Stored dataset items
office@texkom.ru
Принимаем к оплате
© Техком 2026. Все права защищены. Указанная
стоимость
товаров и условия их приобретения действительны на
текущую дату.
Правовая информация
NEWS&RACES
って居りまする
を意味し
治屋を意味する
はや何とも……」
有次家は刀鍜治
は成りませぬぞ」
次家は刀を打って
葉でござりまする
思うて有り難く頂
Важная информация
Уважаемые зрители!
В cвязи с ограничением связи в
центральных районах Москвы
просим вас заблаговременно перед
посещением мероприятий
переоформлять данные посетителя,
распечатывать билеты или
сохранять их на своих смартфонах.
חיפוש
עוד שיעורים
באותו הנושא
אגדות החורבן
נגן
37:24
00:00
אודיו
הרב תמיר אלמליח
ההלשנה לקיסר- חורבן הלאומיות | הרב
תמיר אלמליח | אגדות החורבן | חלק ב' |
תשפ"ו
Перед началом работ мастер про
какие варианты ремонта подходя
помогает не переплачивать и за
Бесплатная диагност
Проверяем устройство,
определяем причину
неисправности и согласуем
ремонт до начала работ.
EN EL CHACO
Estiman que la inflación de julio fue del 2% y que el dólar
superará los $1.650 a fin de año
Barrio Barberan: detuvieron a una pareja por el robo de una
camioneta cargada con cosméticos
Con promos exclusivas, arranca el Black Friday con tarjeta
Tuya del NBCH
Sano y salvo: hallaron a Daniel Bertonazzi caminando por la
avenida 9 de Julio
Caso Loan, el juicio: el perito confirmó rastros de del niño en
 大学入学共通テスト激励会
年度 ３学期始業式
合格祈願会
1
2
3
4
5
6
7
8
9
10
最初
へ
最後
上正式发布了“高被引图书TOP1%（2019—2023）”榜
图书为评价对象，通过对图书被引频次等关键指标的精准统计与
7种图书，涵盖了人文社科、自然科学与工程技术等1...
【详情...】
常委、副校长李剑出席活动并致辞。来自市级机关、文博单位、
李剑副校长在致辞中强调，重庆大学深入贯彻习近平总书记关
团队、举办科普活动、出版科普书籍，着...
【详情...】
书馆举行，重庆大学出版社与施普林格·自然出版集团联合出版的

[YOUR ASSIGNMENT]:
Print every entry exactly as it appears.

[SOLUTION TO THIS TASK]:
office@texkom.ru
Принимаем к оплате
© Техком 2026. Все права защищены. Указанная
стоимость
товаров и условия их приобретения действительны на
текущую дату.
Правовая информация
NEWS&RACES
って居りまする
を意味し
治屋を意味する
はや何とも……」
有次家は刀鍜治
は成りませぬぞ」
次家は刀を打って
葉でござりまする
思うて有り難く頂
Важная информация
Уважаемые зрители!
В cвязи с ограничением связи в
центральных районах Москвы
просим вас заблаговременно перед
посещением мероприятий
переоформлять данные посетителя,
распечатывать билеты или
сохранять их на своих смартфонах.
חיפוש
עוד שיעורים
באותו הנושא
אגדות החורבן
נגן
37:24
00:00
אודיו
הרב תמיר אלמליח
ההלשנה לקיסר- חורבן הלאומיות | הרב
תמיר אלמליח | אגדות החורבן | חלק ב' |
תשפ"ו
Перед началом работ мастер про
какие варианты ремонта подходя
помогает не переплачивать и за
Бесплатная диагност
Проверяем устройство,
определяем причину
неисправности и согласуем
ремонт до начала работ.
EN EL CHACO
Estiman que la inflación de julio fue del 2% y que el dólar
superará los $1.650 a fin de año
Barrio Barberan: detuvieron a una pareja por el robo de una
camioneta cargada con cosméticos
Con promos exclusivas, arranca el Black Friday con tarjeta
Tuya del NBCH
Sano y salvo: hallaron a Daniel Bertonazzi caminando por la
avenida 9 de Julio
Caso Loan, el juicio: el perito confirmó rastros de del niño en
 大学入学共通テスト激励会
年度 ３学期始業式
合格祈願会
1
2
3
4
5
6
7
8
9
10
最初
へ
最後
上正式发布了“高被引图书TOP1%（2019—2023）”榜
图书为评价对象，通过对图书被引频次等关键指标的精准统计与
7种图书，涵盖了人文社科、自然科学与工程技术等1...
【详情...】
常委、副校长李剑出席活动并致辞。来自市级机关、文博单位、
李剑副校长在致辞中强调，重庆大学深入贯彻习近平总书记关
团队、举办科普活动、出版科普书籍，着...
【详情...】
书馆举行，重庆大学出版社与施普林格·自然出版集团联合出版的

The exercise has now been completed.